# Assignment
Write out every row below word for word, line by line, with nothing changed, added or left out.
========
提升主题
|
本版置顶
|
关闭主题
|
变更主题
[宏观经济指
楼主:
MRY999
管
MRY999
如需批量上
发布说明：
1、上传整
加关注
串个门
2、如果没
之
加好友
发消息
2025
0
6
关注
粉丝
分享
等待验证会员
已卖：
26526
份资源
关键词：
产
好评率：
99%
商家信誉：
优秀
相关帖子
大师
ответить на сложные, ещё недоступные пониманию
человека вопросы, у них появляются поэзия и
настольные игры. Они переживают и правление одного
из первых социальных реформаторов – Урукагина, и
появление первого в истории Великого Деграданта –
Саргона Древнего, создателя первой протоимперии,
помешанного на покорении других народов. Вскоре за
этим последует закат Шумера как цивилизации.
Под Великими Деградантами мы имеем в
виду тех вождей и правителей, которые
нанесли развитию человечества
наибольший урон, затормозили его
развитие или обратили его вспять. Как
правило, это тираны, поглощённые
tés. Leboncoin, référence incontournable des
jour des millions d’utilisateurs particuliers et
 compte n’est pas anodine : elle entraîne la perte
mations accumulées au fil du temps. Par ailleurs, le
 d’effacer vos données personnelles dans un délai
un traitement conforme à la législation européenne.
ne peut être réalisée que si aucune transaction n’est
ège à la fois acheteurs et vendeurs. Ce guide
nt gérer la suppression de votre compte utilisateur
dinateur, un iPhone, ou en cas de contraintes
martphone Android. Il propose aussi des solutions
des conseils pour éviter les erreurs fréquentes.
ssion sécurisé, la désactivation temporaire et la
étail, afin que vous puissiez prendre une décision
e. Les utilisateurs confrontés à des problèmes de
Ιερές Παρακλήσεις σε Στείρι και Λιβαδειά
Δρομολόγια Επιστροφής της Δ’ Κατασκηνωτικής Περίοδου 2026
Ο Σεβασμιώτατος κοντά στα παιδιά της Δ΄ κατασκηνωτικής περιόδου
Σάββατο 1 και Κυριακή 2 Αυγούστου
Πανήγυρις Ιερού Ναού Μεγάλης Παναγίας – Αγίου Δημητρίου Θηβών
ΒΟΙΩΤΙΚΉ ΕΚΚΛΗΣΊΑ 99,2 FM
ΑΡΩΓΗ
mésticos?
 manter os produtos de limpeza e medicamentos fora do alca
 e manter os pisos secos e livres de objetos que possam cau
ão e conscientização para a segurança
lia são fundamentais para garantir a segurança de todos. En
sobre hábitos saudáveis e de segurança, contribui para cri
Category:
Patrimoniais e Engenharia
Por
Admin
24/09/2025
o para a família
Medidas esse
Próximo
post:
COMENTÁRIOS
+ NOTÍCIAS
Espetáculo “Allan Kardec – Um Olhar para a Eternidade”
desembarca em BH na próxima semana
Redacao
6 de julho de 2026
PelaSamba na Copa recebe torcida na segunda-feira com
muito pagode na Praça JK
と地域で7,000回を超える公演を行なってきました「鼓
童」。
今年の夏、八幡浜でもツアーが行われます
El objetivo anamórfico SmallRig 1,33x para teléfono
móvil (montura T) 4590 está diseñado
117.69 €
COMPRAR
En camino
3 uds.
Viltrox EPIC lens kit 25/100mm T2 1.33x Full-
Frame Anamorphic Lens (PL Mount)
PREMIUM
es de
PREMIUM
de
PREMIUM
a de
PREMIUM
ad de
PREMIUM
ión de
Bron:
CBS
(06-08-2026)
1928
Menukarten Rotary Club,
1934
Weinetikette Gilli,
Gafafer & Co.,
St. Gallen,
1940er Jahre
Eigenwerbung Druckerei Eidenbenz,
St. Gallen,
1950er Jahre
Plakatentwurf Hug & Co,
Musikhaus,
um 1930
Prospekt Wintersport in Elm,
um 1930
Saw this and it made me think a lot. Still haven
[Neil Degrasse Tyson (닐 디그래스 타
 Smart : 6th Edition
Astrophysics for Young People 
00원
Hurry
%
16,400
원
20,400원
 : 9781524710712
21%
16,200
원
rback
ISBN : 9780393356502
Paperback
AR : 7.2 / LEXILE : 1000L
========
# Exercise answer
提升主题
|
本版置顶
|
关闭主题
|
变更主题
[宏观经济指
楼主:
MRY999
管
MRY999
如需批量上
发布说明：
1、上传整
加关注
串个门
2、如果没
之
加好友
发消息
2025
0
6
关注
粉丝
分享
等待验证会员
已卖：
26526
份资源
关键词：
产
好评率：
99%
商家信誉：
优秀
相关帖子
大师
ответить на сложные, ещё недоступные пониманию
человека вопросы, у них появляются поэзия и
настольные игры. Они переживают и правление одного
из первых социальных реформаторов – Урукагина, и
появление первого в истории Великого Деграданта –
Саргона Древнего, создателя первой протоимперии,
помешанного на покорении других народов. Вскоре за
этим последует закат Шумера как цивилизации.
Под Великими Деградантами мы имеем в
виду тех вождей и правителей, которые
нанесли развитию человечества
наибольший урон, затормозили его
развитие или обратили его вспять. Как
правило, это тираны, поглощённые
tés. Leboncoin, référence incontournable des
jour des millions d’utilisateurs particuliers et
 compte n’est pas anodine : elle entraîne la perte
mations accumulées au fil du temps. Par ailleurs, le
 d’effacer vos données personnelles dans un délai
un traitement conforme à la législation européenne.
ne peut être réalisée que si aucune transaction n’est
ège à la fois acheteurs et vendeurs. Ce guide
nt gérer la suppression de votre compte utilisateur
dinateur, un iPhone, ou en cas de contraintes
martphone Android. Il propose aussi des solutions
des conseils pour éviter les erreurs fréquentes.
ssion sécurisé, la désactivation temporaire et la
étail, afin que vous puissiez prendre une décision
e. Les utilisateurs confrontés à des problèmes de
Ιερές Παρακλήσεις σε Στείρι και Λιβαδειά
Δρομολόγια Επιστροφής της Δ’ Κατασκηνωτικής Περίοδου 2026
Ο Σεβασμιώτατος κοντά στα παιδιά της Δ΄ κατασκηνωτικής περιόδου
Σάββατο 1 και Κυριακή 2 Αυγούστου
Πανήγυρις Ιερού Ναού Μεγάλης Παναγίας – Αγίου Δημητρίου Θηβών
ΒΟΙΩΤΙΚΉ ΕΚΚΛΗΣΊΑ 99,2 FM
ΑΡΩΓΗ
mésticos?
 manter os produtos de limpeza e medicamentos fora do alca
 e manter os pisos secos e livres de objetos que possam cau
ão e conscientização para a segurança
lia são fundamentais para garantir a segurança de todos. En
sobre hábitos saudáveis e de segurança, contribui para cri
Category:
Patrimoniais e Engenharia
Por
Admin
24/09/2025
o para a família
Medidas esse
Próximo
post:
COMENTÁRIOS
+ NOTÍCIAS
Espetáculo “Allan Kardec – Um Olhar para a Eternidade”
desembarca em BH na próxima semana
Redacao
6 de julho de 2026
PelaSamba na Copa recebe torcida na segunda-feira com
muito pagode na Praça JK
と地域で7,000回を超える公演を行なってきました「鼓
童」。
今年の夏、八幡浜でもツアーが行われます
El objetivo anamórfico SmallRig 1,33x para teléfono
móvil (montura T) 4590 está diseñado
117.69 €
COMPRAR
En camino
3 uds.
Viltrox EPIC lens kit 25/100mm T2 1.33x Full-
Frame Anamorphic Lens (PL Mount)
PREMIUM
es de
PREMIUM
de
PREMIUM
a de
PREMIUM
ad de
PREMIUM
ión de
Bron:
CBS
(06-08-2026)
1928
Menukarten Rotary Club,
1934
Weinetikette Gilli,
Gafafer & Co.,
St. Gallen,
1940er Jahre
Eigenwerbung Druckerei Eidenbenz,
St. Gallen,
1950er Jahre
Plakatentwurf Hug & Co,
Musikhaus,
um 1930
Prospekt Wintersport in Elm,
um 1930
Saw this and it made me think a lot. Still haven
[Neil Degrasse Tyson (닐 디그래스 타
 Smart : 6th Edition
Astrophysics for Young People 
00원
Hurry
%
16,400
원
20,400원
 : 9781524710712
21%
16,200
원
rback
ISBN : 9780393356502
Paperback
AR : 7.2 / LEXILE : 1000L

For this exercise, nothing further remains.